_What you have to do:_
Please begin with the line containing "Bedroom 1: 3.4m x 3.8m" and reproduce each line exactly until the records below end, without any pictures.

── Entries supplied ──

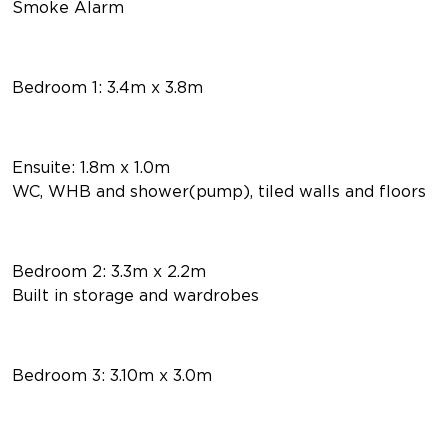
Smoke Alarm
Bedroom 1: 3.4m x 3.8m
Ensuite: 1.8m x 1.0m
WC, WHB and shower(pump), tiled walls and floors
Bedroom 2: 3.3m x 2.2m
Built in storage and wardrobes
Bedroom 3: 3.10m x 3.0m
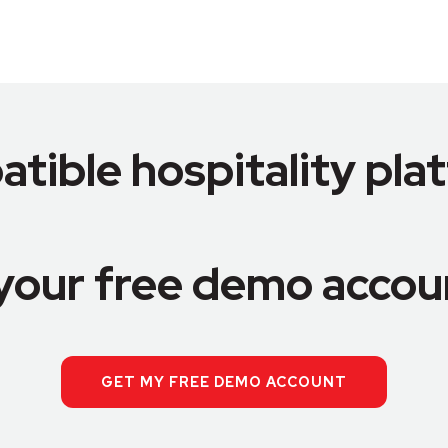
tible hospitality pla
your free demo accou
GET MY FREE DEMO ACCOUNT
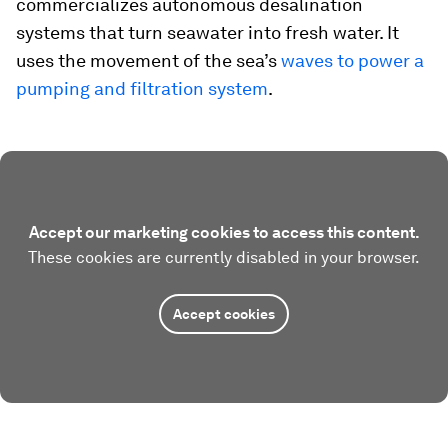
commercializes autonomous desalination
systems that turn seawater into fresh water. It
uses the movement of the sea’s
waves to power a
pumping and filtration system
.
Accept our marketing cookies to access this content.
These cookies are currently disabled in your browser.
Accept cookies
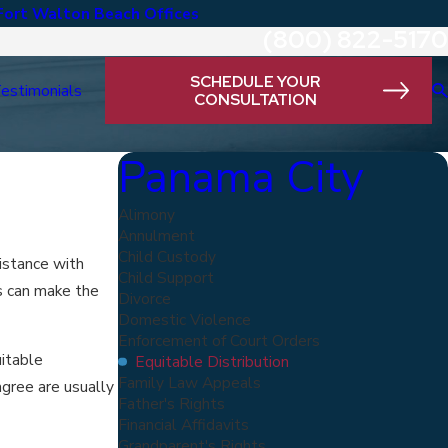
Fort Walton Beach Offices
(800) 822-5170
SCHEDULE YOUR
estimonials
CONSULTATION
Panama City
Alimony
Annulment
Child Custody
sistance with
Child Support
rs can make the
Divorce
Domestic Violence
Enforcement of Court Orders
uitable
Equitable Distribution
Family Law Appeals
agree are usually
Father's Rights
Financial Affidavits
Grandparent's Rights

───

_Expected answer:_
Bedroom 1: 3.4m x 3.8m
Ensuite: 1.8m x 1.0m
WC, WHB and shower(pump), tiled walls and floors
Bedroom 2: 3.3m x 2.2m
Built in storage and wardrobes
Bedroom 3: 3.10m x 3.0m
tible hospitality pla
your free demo accou
GET MY FREE DEMO ACCOUNT
commercializes autonomous desalination
systems that turn seawater into fresh water. It
uses the movement of the sea’s
waves to power a
pumping and filtration system
.
Accept our marketing cookies to access this content.
These cookies are currently disabled in your browser.
Accept cookies
Fort Walton Beach Offices
(800) 822-5170
SCHEDULE YOUR
estimonials
CONSULTATION
Panama City
Alimony
Annulment
Child Custody
sistance with
Child Support
rs can make the
Divorce
Domestic Violence
Enforcement of Court Orders
uitable
Equitable Distribution
Family Law Appeals
agree are usually
Father's Rights
Financial Affidavits
Grandparent's Rights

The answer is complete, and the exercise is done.